Fifteen days in, a group of Stanford students continues to participate in a hunger strike for “justice in Palestine,” despite the university’s rejection of the protesters’ demands.
Thirteen Stanford students began the hunger strike on May 12, joining dozens of other college students across California. Since then, more Stanford students have joined the cause. It’s unclear how many students have been participating the entire time.
The Stanford hunger strike started a week after students at California State Universities in Northern California, including San Francisco State, San Jose State, and Sacramento State, began similar protests. However, students on those campuses have since ended their strikes.
Stanford administrators have urged participants to protest in ways that do not endanger their health. But some adults have lent vocal support. Stanford comparative literature professor David Palumbo-Liu called for activists to put their “bodies on the line” during a speech at a “solidarity rally” with hunger strikers on May 12, according to the Stanford Daily. On May 20, a UC Berkeley lecturer visited the hunger strikers and delivered a similar message.
Khalid Kadir, a UC Berkeley lecturer and adviser to Cal’s Muslim Students Association, spoke into a microphone for one hour, encouraging several dozen students in attendance to risk bodily harm for a just cause.
“We’re afraid … maybe this person will lash out at me, or punch me, right? Something like that. Or maybe I’ll lose my job. Or maybe I’ll get into legal trouble. Or maybe I’ll get punched in the nose,” Kadir told the students. “But we shouldn’t be afraid. Get punched in the nose. What possible harm can come to you if you get punched in the nose for doing something good? Think about the blood that comes out of your nose. What is that going to be for you when you’re in your grave? It’s going to be a mercy for you, every drop, for sure.”
Every evening since they began the strike, organizers have encouraged supporters to gather on White Plaza, a main gathering place where pro-Palestinian tent encampments went up last year.
J. visited the plaza on May 20 and interviewed two of six hunger strikers who were present.
“There’s so many people starving and I think it’s easy to forget about that,” a Stanford graduate student majoring in earth systems told J., having joined the hunger strike the previous day. She declined to give her name. “I think being in solidarity with them and also creating some reminders in the community … is important to not forget what’s happening,” she said.

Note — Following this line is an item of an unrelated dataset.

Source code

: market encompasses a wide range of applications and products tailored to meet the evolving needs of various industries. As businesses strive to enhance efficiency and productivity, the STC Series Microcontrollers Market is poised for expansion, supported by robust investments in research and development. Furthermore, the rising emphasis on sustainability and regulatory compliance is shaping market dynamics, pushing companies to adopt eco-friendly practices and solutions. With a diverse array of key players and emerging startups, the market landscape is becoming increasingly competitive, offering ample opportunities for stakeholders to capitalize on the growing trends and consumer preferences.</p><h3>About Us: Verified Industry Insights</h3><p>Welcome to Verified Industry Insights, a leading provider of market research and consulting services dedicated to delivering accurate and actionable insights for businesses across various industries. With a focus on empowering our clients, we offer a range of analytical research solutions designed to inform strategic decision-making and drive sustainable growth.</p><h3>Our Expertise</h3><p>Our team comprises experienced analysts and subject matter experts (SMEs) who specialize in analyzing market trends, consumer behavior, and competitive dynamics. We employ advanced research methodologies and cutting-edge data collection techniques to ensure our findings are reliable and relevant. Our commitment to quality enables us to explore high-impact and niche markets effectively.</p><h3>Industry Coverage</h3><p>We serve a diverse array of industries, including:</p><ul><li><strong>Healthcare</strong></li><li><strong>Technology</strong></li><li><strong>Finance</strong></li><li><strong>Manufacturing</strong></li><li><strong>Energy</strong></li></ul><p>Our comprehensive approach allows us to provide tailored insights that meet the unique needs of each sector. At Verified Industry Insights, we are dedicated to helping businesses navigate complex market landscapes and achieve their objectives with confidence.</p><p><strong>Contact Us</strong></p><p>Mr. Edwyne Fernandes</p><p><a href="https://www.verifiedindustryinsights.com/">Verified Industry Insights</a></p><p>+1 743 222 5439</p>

One student who had been participating in the hunger strike for two days told J. they’d been relying on Gatorade, zero-calorie electrolytes and vitamins. The student wore a black mask to conceal their identity, as did several others involved in supporting the hunger strike. Some students also wore kaffiyehs.
The hunger strikers have a list of demands, which include calling for the university to immediately divest from companies “that profit from Israel’s siege of Gaza,” demanding that Stanford President Jonathan Levin denounce the Trump administration’s crackdown on pro-Palestinian student protesters, and petitioning for the Santa Clara County District Attorney’s Office to drop felony charges against the 12 student protesters arrested last June when they stormed Stanford’s administrative offices and caused extensive damage in protest of the university’s investments tied to Israel.
The strikers are also demanding a meeting with Levin, Provost Jennifer Martinez and Vice President of Student Affairs Michele Rasmussen. The last day of the academic year is June 11.
Rasmussen sent a letter on May 20 to the protesters declining a meeting.
“There is no new ground to cover in a meeting with university leadership, so your request for further engagement on these topics as a condition of ending your hunger strike will not be granted,” Rasmussen wrote to strike participants, which was later posted on Instagram by strike organizers, including Stanford’s chapter of Students for Justice in Palestine.
“We respect your right to peaceably express your views on Gaza, but again urge you to consider forms of protest that do not endanger your health,” she wrote.
Rabbi Jessica Kirschner, executive director of Hillel at Stanford, said in an email to J. on Tuesday that protesters’ continued demands to divest from Israel, despite the university’s clear rejection of those calls, are “the definition of insanity.”
Regarding their petition for the D.A.’s office to drop the felony charges, Kirschner said that the “activists willfully engaged in unlawful behavior when they entered Building 10, spray-painted graffiti all over Main Quad, trashed the President’s Office, and barricaded themselves inside. Those choices should have consequences. Directing anger against Stanford will do nothing to increase the prospects for peace in Israel and Gaza, but it will further normalize antisemitism, hate, and division on campus.”
When J. visited Stanford, strike organizers had set up a table stocked with Liquid I.V., Pedialyte and water on White Plaza to keep the strikers hydrated. Volunteers distributed flyers explaining the demands of the strike. Handmade signs were also set up along the lawn. “We are on the right side of history. Free Palestine,” one read.
After a group of students gathered for the Muslim evening prayer, Kadir discussed the teachings of Allah and offered advice to protesters.
“Think about what this university is doing, and same with the one where I work. They’re cooperating in transgression, right? They’re invested in transgression. They need that transgression to make them money,” he said. “To the extent that we are going to study in these places, work in these places, it is a must that we fight against them.”